- _GOAL OF THE EXERCISE_:
Return every line of the items below with no changes at all, keeping their original order.
*** MATERIAL TO PROCESS Section Begins ***
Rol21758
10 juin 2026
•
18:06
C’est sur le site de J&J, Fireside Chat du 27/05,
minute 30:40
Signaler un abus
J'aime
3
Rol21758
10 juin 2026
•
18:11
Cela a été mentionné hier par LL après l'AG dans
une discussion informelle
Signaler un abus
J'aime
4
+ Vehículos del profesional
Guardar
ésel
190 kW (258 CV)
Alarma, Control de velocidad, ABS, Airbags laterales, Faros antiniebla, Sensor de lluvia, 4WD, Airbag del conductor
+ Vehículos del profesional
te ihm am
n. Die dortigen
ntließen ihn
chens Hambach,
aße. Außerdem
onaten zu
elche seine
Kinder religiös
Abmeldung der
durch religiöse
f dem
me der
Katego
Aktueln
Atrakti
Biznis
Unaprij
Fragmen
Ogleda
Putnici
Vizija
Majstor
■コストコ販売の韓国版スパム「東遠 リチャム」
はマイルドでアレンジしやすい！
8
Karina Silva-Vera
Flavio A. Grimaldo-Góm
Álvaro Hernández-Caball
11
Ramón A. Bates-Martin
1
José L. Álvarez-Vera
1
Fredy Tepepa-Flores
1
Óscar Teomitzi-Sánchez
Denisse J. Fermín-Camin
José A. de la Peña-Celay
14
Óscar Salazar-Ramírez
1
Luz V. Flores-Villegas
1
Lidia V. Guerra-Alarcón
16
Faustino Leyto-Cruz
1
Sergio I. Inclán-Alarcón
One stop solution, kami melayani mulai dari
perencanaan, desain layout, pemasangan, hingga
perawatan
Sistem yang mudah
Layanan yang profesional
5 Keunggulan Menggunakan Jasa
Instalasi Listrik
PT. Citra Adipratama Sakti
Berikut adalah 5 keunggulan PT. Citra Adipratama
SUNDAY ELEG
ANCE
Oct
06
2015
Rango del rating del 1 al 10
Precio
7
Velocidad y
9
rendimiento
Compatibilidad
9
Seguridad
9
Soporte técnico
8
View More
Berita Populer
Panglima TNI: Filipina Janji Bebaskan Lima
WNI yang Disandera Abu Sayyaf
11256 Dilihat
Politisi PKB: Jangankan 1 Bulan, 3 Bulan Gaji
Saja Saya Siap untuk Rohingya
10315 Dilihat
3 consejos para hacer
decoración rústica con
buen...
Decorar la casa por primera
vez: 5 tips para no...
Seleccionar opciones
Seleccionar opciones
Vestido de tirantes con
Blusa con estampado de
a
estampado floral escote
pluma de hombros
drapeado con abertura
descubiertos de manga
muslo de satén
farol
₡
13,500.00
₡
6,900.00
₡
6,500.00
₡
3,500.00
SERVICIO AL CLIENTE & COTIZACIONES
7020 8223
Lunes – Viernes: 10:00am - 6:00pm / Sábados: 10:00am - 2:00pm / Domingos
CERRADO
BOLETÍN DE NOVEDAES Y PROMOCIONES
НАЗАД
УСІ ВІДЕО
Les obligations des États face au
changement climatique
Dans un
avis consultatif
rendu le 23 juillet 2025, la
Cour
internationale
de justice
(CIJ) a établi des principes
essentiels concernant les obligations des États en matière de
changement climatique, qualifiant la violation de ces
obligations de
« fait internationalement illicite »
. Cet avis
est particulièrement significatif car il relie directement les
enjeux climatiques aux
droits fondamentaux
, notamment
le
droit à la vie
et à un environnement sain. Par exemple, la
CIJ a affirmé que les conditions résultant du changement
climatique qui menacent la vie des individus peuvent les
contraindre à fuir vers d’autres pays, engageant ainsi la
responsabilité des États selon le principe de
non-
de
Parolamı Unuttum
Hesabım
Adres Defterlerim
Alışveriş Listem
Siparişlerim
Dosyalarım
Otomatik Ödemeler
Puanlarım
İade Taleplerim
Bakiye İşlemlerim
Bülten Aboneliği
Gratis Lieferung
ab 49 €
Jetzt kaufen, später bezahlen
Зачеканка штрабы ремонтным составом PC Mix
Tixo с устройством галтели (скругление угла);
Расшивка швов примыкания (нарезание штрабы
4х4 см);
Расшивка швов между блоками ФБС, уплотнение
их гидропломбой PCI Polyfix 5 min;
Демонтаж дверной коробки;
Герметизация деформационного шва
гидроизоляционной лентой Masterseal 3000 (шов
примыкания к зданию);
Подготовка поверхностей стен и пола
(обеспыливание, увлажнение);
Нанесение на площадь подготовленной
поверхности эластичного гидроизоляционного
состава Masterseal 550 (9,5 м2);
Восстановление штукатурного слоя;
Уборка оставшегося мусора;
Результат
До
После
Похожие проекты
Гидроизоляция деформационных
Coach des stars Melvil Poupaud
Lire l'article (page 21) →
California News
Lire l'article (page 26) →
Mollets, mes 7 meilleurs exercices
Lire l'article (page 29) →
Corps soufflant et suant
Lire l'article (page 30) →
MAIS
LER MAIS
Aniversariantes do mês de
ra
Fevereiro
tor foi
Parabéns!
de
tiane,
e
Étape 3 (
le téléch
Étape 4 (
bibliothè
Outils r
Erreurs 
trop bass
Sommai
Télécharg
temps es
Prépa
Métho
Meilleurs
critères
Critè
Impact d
*** MATERIAL TO PROCESS Section Ends ***
- _TASK RESPONSE_:
Rol21758
10 juin 2026
•
18:06
C’est sur le site de J&J, Fireside Chat du 27/05,
minute 30:40
Signaler un abus
J'aime
3
Rol21758
10 juin 2026
•
18:11
Cela a été mentionné hier par LL après l'AG dans
une discussion informelle
Signaler un abus
J'aime
4
+ Vehículos del profesional
Guardar
ésel
190 kW (258 CV)
Alarma, Control de velocidad, ABS, Airbags laterales, Faros antiniebla, Sensor de lluvia, 4WD, Airbag del conductor
+ Vehículos del profesional
te ihm am
n. Die dortigen
ntließen ihn
chens Hambach,
aße. Außerdem
onaten zu
elche seine
Kinder religiös
Abmeldung der
durch religiöse
f dem
me der
Katego
Aktueln
Atrakti
Biznis
Unaprij
Fragmen
Ogleda
Putnici
Vizija
Majstor
■コストコ販売の韓国版スパム「東遠 リチャム」
はマイルドでアレンジしやすい！
8
Karina Silva-Vera
Flavio A. Grimaldo-Góm
Álvaro Hernández-Caball
11
Ramón A. Bates-Martin
1
José L. Álvarez-Vera
1
Fredy Tepepa-Flores
1
Óscar Teomitzi-Sánchez
Denisse J. Fermín-Camin
José A. de la Peña-Celay
14
Óscar Salazar-Ramírez
1
Luz V. Flores-Villegas
1
Lidia V. Guerra-Alarcón
16
Faustino Leyto-Cruz
1
Sergio I. Inclán-Alarcón
One stop solution, kami melayani mulai dari
perencanaan, desain layout, pemasangan, hingga
perawatan
Sistem yang mudah
Layanan yang profesional
5 Keunggulan Menggunakan Jasa
Instalasi Listrik
PT. Citra Adipratama Sakti
Berikut adalah 5 keunggulan PT. Citra Adipratama
SUNDAY ELEG
ANCE
Oct
06
2015
Rango del rating del 1 al 10
Precio
7
Velocidad y
9
rendimiento
Compatibilidad
9
Seguridad
9
Soporte técnico
8
View More
Berita Populer
Panglima TNI: Filipina Janji Bebaskan Lima
WNI yang Disandera Abu Sayyaf
11256 Dilihat
Politisi PKB: Jangankan 1 Bulan, 3 Bulan Gaji
Saja Saya Siap untuk Rohingya
10315 Dilihat
3 consejos para hacer
decoración rústica con
buen...
Decorar la casa por primera
vez: 5 tips para no...
Seleccionar opciones
Seleccionar opciones
Vestido de tirantes con
Blusa con estampado de
a
estampado floral escote
pluma de hombros
drapeado con abertura
descubiertos de manga
muslo de satén
farol
₡
13,500.00
₡
6,900.00
₡
6,500.00
₡
3,500.00
SERVICIO AL CLIENTE & COTIZACIONES
7020 8223
Lunes – Viernes: 10:00am - 6:00pm / Sábados: 10:00am - 2:00pm / Domingos
CERRADO
BOLETÍN DE NOVEDAES Y PROMOCIONES
НАЗАД
УСІ ВІДЕО
Les obligations des États face au
changement climatique
Dans un
avis consultatif
rendu le 23 juillet 2025, la
Cour
internationale
de justice
(CIJ) a établi des principes
essentiels concernant les obligations des États en matière de
changement climatique, qualifiant la violation de ces
obligations de
« fait internationalement illicite »
. Cet avis
est particulièrement significatif car il relie directement les
enjeux climatiques aux
droits fondamentaux
, notamment
le
droit à la vie
et à un environnement sain. Par exemple, la
CIJ a affirmé que les conditions résultant du changement
climatique qui menacent la vie des individus peuvent les
contraindre à fuir vers d’autres pays, engageant ainsi la
responsabilité des États selon le principe de
non-
de
Parolamı Unuttum
Hesabım
Adres Defterlerim
Alışveriş Listem
Siparişlerim
Dosyalarım
Otomatik Ödemeler
Puanlarım
İade Taleplerim
Bakiye İşlemlerim
Bülten Aboneliği
Gratis Lieferung
ab 49 €
Jetzt kaufen, später bezahlen
Зачеканка штрабы ремонтным составом PC Mix
Tixo с устройством галтели (скругление угла);
Расшивка швов примыкания (нарезание штрабы
4х4 см);
Расшивка швов между блоками ФБС, уплотнение
их гидропломбой PCI Polyfix 5 min;
Демонтаж дверной коробки;
Герметизация деформационного шва
гидроизоляционной лентой Masterseal 3000 (шов
примыкания к зданию);
Подготовка поверхностей стен и пола
(обеспыливание, увлажнение);
Нанесение на площадь подготовленной
поверхности эластичного гидроизоляционного
состава Masterseal 550 (9,5 м2);
Восстановление штукатурного слоя;
Уборка оставшегося мусора;
Результат
До
После
Похожие проекты
Гидроизоляция деформационных
Coach des stars Melvil Poupaud
Lire l'article (page 21) →
California News
Lire l'article (page 26) →
Mollets, mes 7 meilleurs exercices
Lire l'article (page 29) →
Corps soufflant et suant
Lire l'article (page 30) →
MAIS
LER MAIS
Aniversariantes do mês de
ra
Fevereiro
tor foi
Parabéns!
de
tiane,
e
Étape 3 (
le téléch
Étape 4 (
bibliothè
Outils r
Erreurs 
trop bass
Sommai
Télécharg
temps es
Prépa
Métho
Meilleurs
critères
Critè
Impact d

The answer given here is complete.